When people are engaged in meaningful ways from early stages, it makes your job easier in promoting findings at the end. For instance, if some public members on your study team have written patient information leaflets or been involved in recruiting service users to take part in the research, they will have had to explain very simply and compellingly what your study is about and why it matters. Those involved in the study can act as ambassadors and help you understand which aspects are most interesting to people and why.

This step also involves thinking about which communities and individuals might be missing. What efforts do you need to take to capture different voices in your study, beyond the usual suspects? Have you tested out emerging findings with groups of patients or service users or advocacy groups working with you during the project? When sharing your findings, who do you want to reach and where do they go? Are there particular channels or media favoured by different groups or communities?

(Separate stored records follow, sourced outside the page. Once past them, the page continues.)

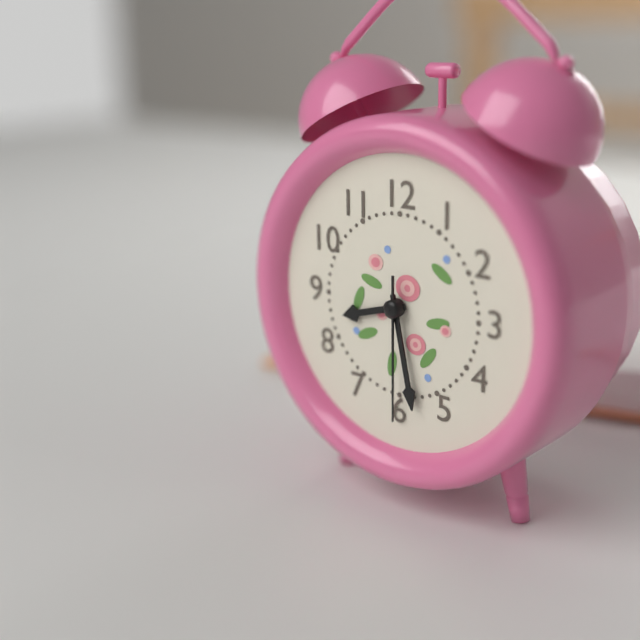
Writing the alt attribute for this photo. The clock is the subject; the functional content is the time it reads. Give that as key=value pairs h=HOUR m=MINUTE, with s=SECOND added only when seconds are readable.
h=8 m=28 s=30
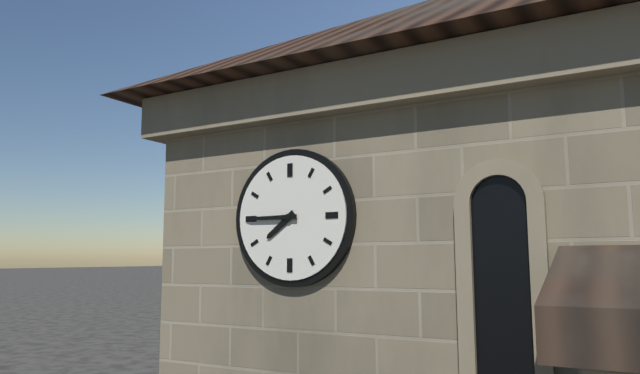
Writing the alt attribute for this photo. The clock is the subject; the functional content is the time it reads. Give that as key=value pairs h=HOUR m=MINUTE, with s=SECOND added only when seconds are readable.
h=7 m=45
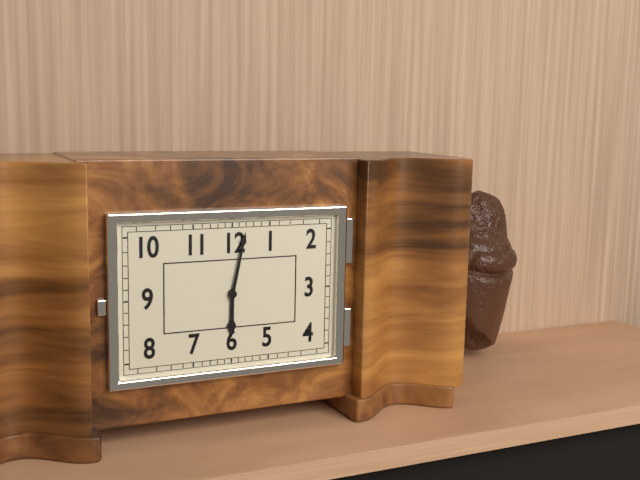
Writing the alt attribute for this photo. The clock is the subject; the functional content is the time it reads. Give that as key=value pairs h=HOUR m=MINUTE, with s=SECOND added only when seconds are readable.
h=6 m=2
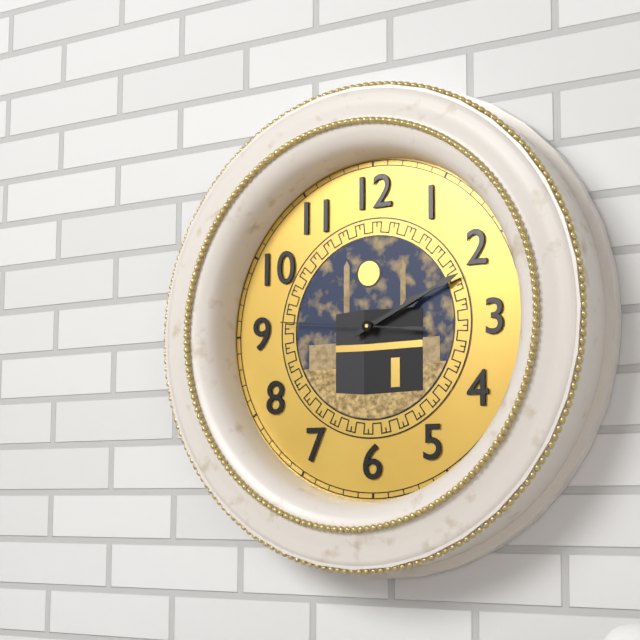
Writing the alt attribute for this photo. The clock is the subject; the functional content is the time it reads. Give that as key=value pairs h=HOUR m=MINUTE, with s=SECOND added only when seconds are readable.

Write a summary for the general public

Researchers often spend far too little time on plain language summaries and public-facing versions of their work. This takes time to do well and should be done with the people who are the intended audience. Expect many iterations, testing it out with different people. It is a good test to read this out loud to check that it is as clear and simple as it can be (but no simpler). Use an online language test to review your summary against a standard. You should aim for it to be understood by an average 13-year-old. Take it one step further and try to make it accessible for those with memory problems or learning disabilities or whose first language is not English. Creating a proper easy-read version of your work is a particular skill and may need specialist input, but it is a good test to try to explain your work to those who may find it a bit harder. There are guides to help with this, but the main take-home message is that public-facing summaries are important, but take time, skill and close working with others to do well.

Consider new ways of communicating to general audiences

Not everyone can produce a graphic novel or film based on their research findings. But it is worth taking time to consider how you could visualise the key ‘storyline’ of your work. This might take the form of infographics, service user vignettes or cartoons. A good way to communicate your findings is to have a conversation with a community group leader or patient advocate, perhaps through a podcast or video chat. You could also approach festivals and science fairs – which have included end of life researchers and clinicians sparking big conversations on where and how people die and how to make it better. There are people who can help you to do this well. This includes communications teams of target charities who can work with you to hone your messages in a short article which could reach patient and public audiences.